Pemain Real Madrid dan Chelsea yang Belum Divaksin Dilarang ke Prancis

Senin 24 Jan 2022 06:39 WIB

Rep: Frederikus Bata/ Red: Endro Yuwanto

Vaksin Covid-19 (ilustrasi).  Pemain Real Madrid dan Chelsea yang Bbelum divaksin dilarang ke Prancis untuk tampil di babak 16 besar Liga Champions, Februari 2022.

Vaksin Covid-19 (ilustrasi). Pemain Real Madrid dan Chelsea yang Bbelum divaksin dilarang ke Prancis untuk tampil di babak 16 besar Liga Champions, Februari 2022.

Foto: www.pixabay.com
Madrid dan Chelsea akan menghadapi klub asal Prancis di 16 besar Liga Champions.

REPUBLIKA.CO.ID, PARIS -- Real Madrid dan Chelsea berpotensi tak bisa menurunkan kekuatan terbaik saat berkunjung ke Prancis. Baik El Real maupun the Blues akan menghadapi wakil dari negara tersebut pada babak 16 besar Liga Champions.

Menurut Marca, saat ini semua orang di Prancis wajib divaksin. Tak ada pengecualian. Itu kebijakan terbaru di Negeri Napoleon Bonaparte.

Baca Juga

Bagi atlet profesional yang belum divaksinasi, tak boleh berkunjung ke sana. PSG akan menghadapi Lille. Leg pertama berlangsung di Stadion Stamford Bridge, London, Rabu (16/2/2022) dini hari WIB.

Tiga pekan berselang, secondleg di markas Les Dogues. Tepatnya di Stadion Pierre-Mauroy, Kamis (17/3) dini hari WIB. Sementara partai leg pertama antara El Real vs PSG berlangsung di Parc des Princes, Rabu (16/2/2022) dini hari WIB.

"Real Madrid dan Chelsea mungkin terpaksa meninggalkan pemain yang belum divaksinasi Covid-19 di kandang saat bertandang ke Prancis pada pertandingan Liga Champions," demikian laporan yang dikutip dari Marca, Ahad (23/1/2022).

Bagaimana respons UEFA mengenai hal ini? Federasi Sepak bola Eropa itu telah mengeluarkan pernyataan.
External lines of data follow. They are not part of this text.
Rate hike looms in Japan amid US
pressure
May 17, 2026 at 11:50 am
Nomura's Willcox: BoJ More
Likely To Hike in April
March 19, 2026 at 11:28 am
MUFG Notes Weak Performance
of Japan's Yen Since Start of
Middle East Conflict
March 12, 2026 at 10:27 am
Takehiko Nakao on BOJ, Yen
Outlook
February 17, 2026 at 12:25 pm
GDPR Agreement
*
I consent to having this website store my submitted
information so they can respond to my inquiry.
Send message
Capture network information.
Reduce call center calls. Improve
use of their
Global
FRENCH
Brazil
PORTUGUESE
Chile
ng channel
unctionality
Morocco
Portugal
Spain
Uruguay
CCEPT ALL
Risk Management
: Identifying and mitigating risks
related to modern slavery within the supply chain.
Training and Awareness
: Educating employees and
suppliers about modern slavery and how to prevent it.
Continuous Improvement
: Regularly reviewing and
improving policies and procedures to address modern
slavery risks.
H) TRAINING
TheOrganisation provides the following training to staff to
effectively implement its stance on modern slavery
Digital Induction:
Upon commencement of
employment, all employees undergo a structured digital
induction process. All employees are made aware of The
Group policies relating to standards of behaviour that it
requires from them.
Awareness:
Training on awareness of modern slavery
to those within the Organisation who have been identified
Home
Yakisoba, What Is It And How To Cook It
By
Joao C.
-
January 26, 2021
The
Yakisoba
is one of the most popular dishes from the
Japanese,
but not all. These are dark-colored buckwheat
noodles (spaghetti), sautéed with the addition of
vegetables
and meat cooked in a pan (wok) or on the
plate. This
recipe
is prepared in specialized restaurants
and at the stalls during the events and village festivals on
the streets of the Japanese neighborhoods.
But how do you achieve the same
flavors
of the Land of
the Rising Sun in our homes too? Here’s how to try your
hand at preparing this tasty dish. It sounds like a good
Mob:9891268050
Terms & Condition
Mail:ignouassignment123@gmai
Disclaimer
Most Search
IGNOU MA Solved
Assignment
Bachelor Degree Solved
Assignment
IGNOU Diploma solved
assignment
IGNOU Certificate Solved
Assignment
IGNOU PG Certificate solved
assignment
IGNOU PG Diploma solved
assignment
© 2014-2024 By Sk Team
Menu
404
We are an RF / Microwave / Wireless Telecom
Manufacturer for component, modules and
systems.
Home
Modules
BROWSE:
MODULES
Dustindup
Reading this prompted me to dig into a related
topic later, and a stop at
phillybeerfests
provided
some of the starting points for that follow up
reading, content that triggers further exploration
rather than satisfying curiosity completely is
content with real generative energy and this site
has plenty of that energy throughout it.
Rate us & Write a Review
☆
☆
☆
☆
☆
Intinya, UEFA menghormati aturan yang berlaku.

Ini termasuk kondisi spesifik. "Setiap tim pada prinspnya, wajib mematuhi aturan yang berlaku di negara tempat pertandingan berlangsung," demikian laporan UEFA, dikutip dari Marca.

Namun, federasi tersebut masih terus melakukan kajian. Apalagi kompetisi terelite Benua Biru sudah memasuki babak sistem gugur. Sebelumnya pada 2021, sejumlah pertandingan dipindahkan ke tempat netral.

Namun kali ini situasi berbeda. Pasalnya aturan vaksin berlaku untuk individu.